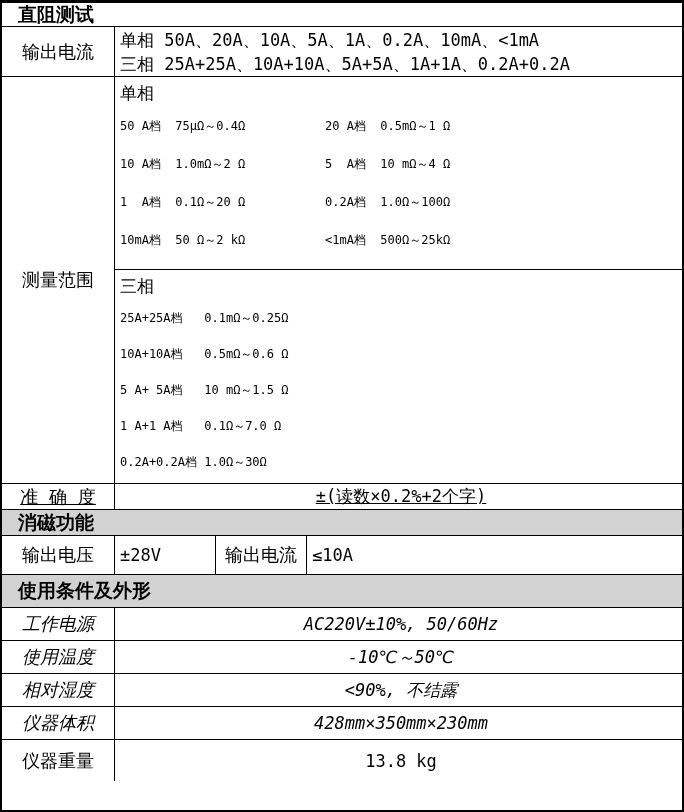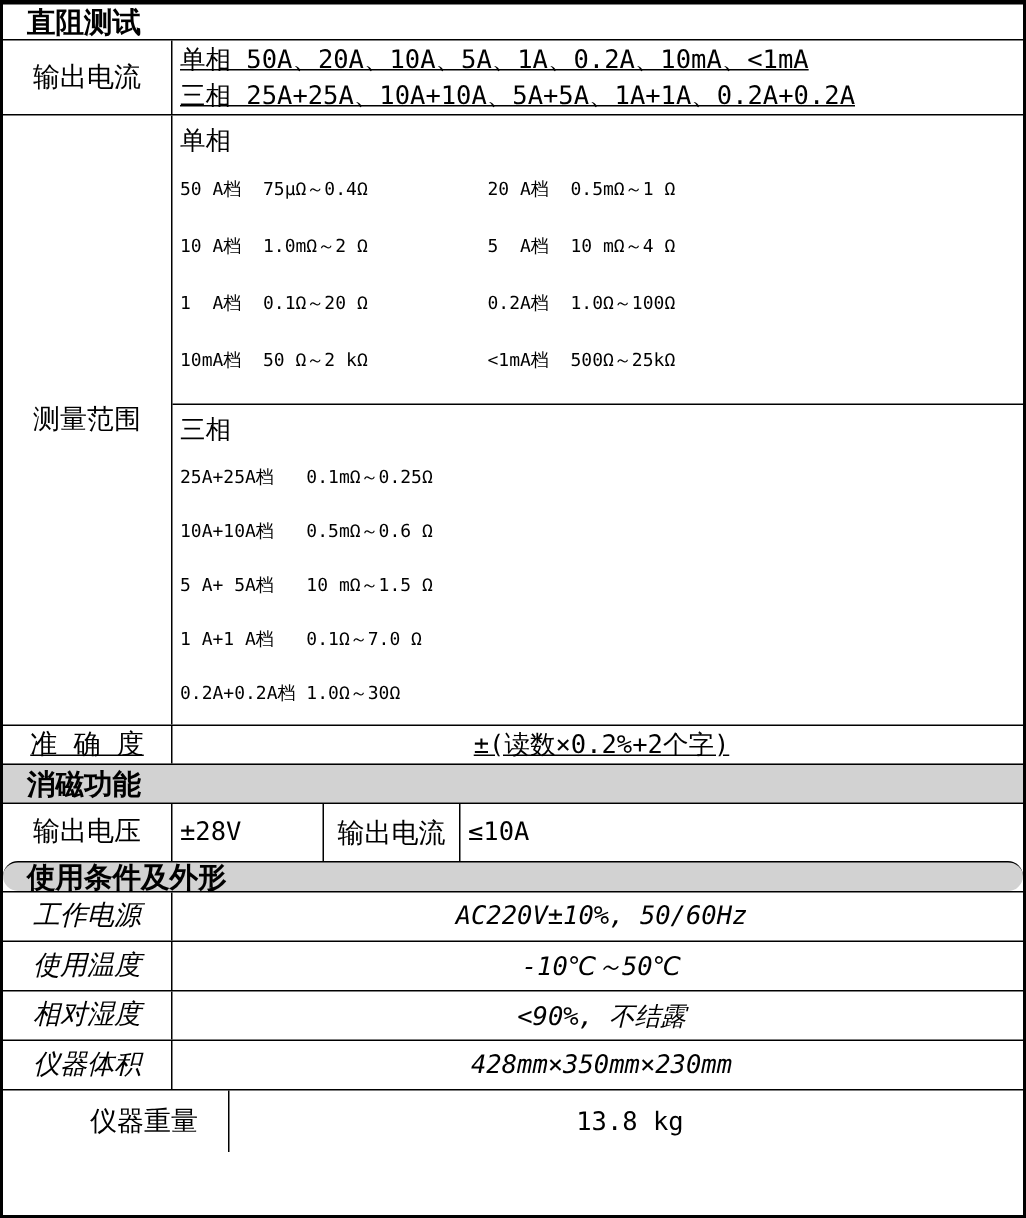--- a/index.html
+++ b/index.html
@@ -22,7 +22,7 @@
   .h8{height:20px;border-radius:11px;}
   .h9{height:33px;font-style:italic;}
   .h10{height:42px;padding-left:38px;}
-  .oc-line{line-height:24px;white-space:pre;text-decoration:underline;}
+  .oc-line{line-height:24px;white-space:pre;}
   .range-val{flex:1;display:flex;flex-direction:column;padding:0;justify-content:flex-end;}
   .blk{box-sizing:border-box;padding:2px 0 0 5px;}
   .blk.sp{height:192px;}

◆ ◆ ◆ ◆

Only the lines that contain the word "border" should be copied from the material.

_SOLUTION FOR THIS PROBLEM_
   .h8{height:20px;border-radius:11px;}
   .blk{box-sizing:border-box;padding:2px 0 0 5px;}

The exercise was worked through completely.